Failure Modes and Real Incidents

Uber trace store saturation (2017 internal report): Jaeger's Cassandra cluster was overwhelmed during a traffic spike. Traces were dropped silently. The incident revealed that trace storage was not in the SLO for the tracing system itself — traces could be lost during exactly the incidents when they were most needed. Fix: dedicated, over-provisioned trace storage with capacity alerts.

Sampling bias in incident investigation: A team investigating a latency regression could not reproduce the issue in traces because head sampling was set at 1%. The slow requests (p99) were underrepresented in the 1% sample. Fix: use adaptive sampling (higher rate for slow requests) or tail sampling.

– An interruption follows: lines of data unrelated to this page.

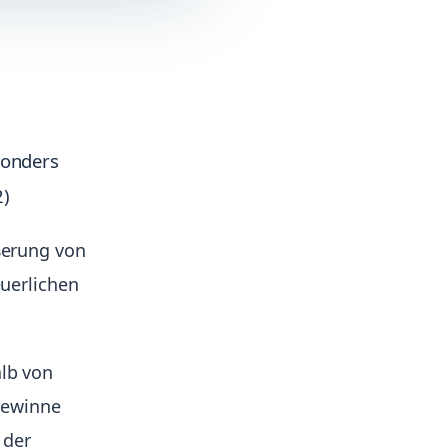
sonders
2)
ßerung von
euerlichen
lb von
Gewinne
 der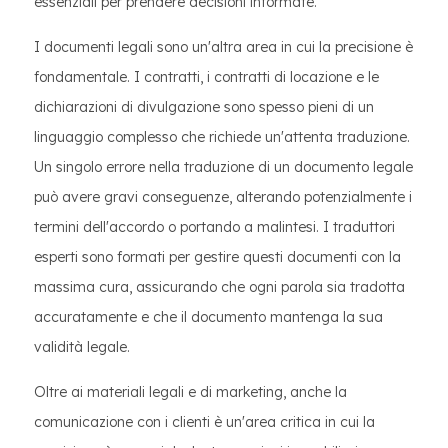
essenziali per prendere decisioni informate.
I documenti legali sono un'altra area in cui la precisione è
fondamentale. I contratti, i contratti di locazione e le
dichiarazioni di divulgazione sono spesso pieni di un
linguaggio complesso che richiede un'attenta traduzione.
Un singolo errore nella traduzione di un documento legale
può avere gravi conseguenze, alterando potenzialmente i
termini dell'accordo o portando a malintesi. I traduttori
esperti sono formati per gestire questi documenti con la
massima cura, assicurando che ogni parola sia tradotta
accuratamente e che il documento mantenga la sua
validità legale.
Oltre ai materiali legali e di marketing, anche la
comunicazione con i clienti è un'area critica in cui la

Missing traces due to context propagation through message queues: A Kafka consumer did not propagate traceparent from the message headers. All message-processing traces were disconnected from the producer traces. Fix: OTel Kafka instrumentation automatically extracts and propagates traceparent from message headers; use the official instrumentation library.

Modern Usage

Tempo + Grafana is the dominant open-source trace storage + visualization stack in production Kubernetes deployments.
Jaeger v2 (2024): rebuilt on OTel Collector, adding OTLP-native ingestion and better scaling characteristics.
TraceQL (Grafana Tempo): enables rich programmatic trace search without full-text indexing, making trace analysis at scale affordable.
Service Graph metrics from traces: Tempo and Jaeger both extract RED (Rate, Errors, Duration) metrics from trace data, providing service-level metrics without additional instrumentation.
Exemplar integration: Prometheus histograms with exemplars link directly to Tempo traces, enabling metric-to-trace drill-down in Grafana.

Future Directions

Continuous tracing for database query plans: extending trace spans to include actual database execution plans, not just the SQL statement.
ML-based anomaly detection on traces: automatically identifying unusual span patterns (unexpected call sequences, new service dependencies) as potential indicators of incidents.
eBPF-based zero-instrumentation tracing: Pixie, Hubble, and similar tools extract spans directly from the kernel network stack without any application instrumentation, providing automatic service graph discovery.

Exercises

Trace waterfall analysis: Using Jaeger or Tempo, find the 10 slowest traces for a service over the last 24 hours. For each trace, identify: which span contributed the most latency? Was there any parallel fan-out that was efficient? Is there serial work that could be parallelized?
Propagation verification: Write a test that makes an HTTP request to Service A, which calls Service B. Assert that the traceparent header is present in Service B's incoming request and contains the same trace_id as Service A's outgoing request. Test what happens when you deliberately break context propagation.
Tail sampling configuration: Set up an OTel Collector with tail sampling. Configure it to keep 100% of error traces, 100% of traces >500ms, and 1% of all other traces. Generate 1000 traces (mix of fast/slow/error). Count how many traces appear in Jaeger and verify the sampling ratios match expectations.
Service graph extraction: Write a script that reads traces from Tempo or Jaeger API, extracts all unique (parent_service, child_service) pairs, and outputs a DOT graph. Render it with Graphviz. Compare with your architecture diagram — are there unexpected service dependencies?
Clock skew impact: Deliberately introduce a 5-second clock skew between two services (by adjusting system time in a container). Observe how Jaeger/Tempo handles out-of-order spans. Does the trace still visualize correctly? What is the maximum skew each system tolerates?

References

Sigelman, Ben et al. "Dapper, a Large-Scale Distributed Systems Tracing Infrastructure." Google Technical Report, 2010. https://research.google.com/archive/papers/dapper-2010-1.pdf
W3C Trace Context Recommendation: https://www.w3.org/TR/trace-context/
Jaeger Documentation: https://www.jaegertracing.io/docs/
Grafana Tempo Documentation: https://grafana.com/docs/tempo/
OpenTelemetry Tracing Specification: https://opentelemetry.io/docs/specs/otel/trace/
Gregg, Brendan. "Flame Graphs." http://brendangregg.com/flamegraphs.html
Kim, Cindy et al. "Distributed Tracing — We've Been Doing It Wrong." Honeycomb blog.
Yahn, Ted. Distributed Systems Observability. O'Reilly, 2018. Chapter 4.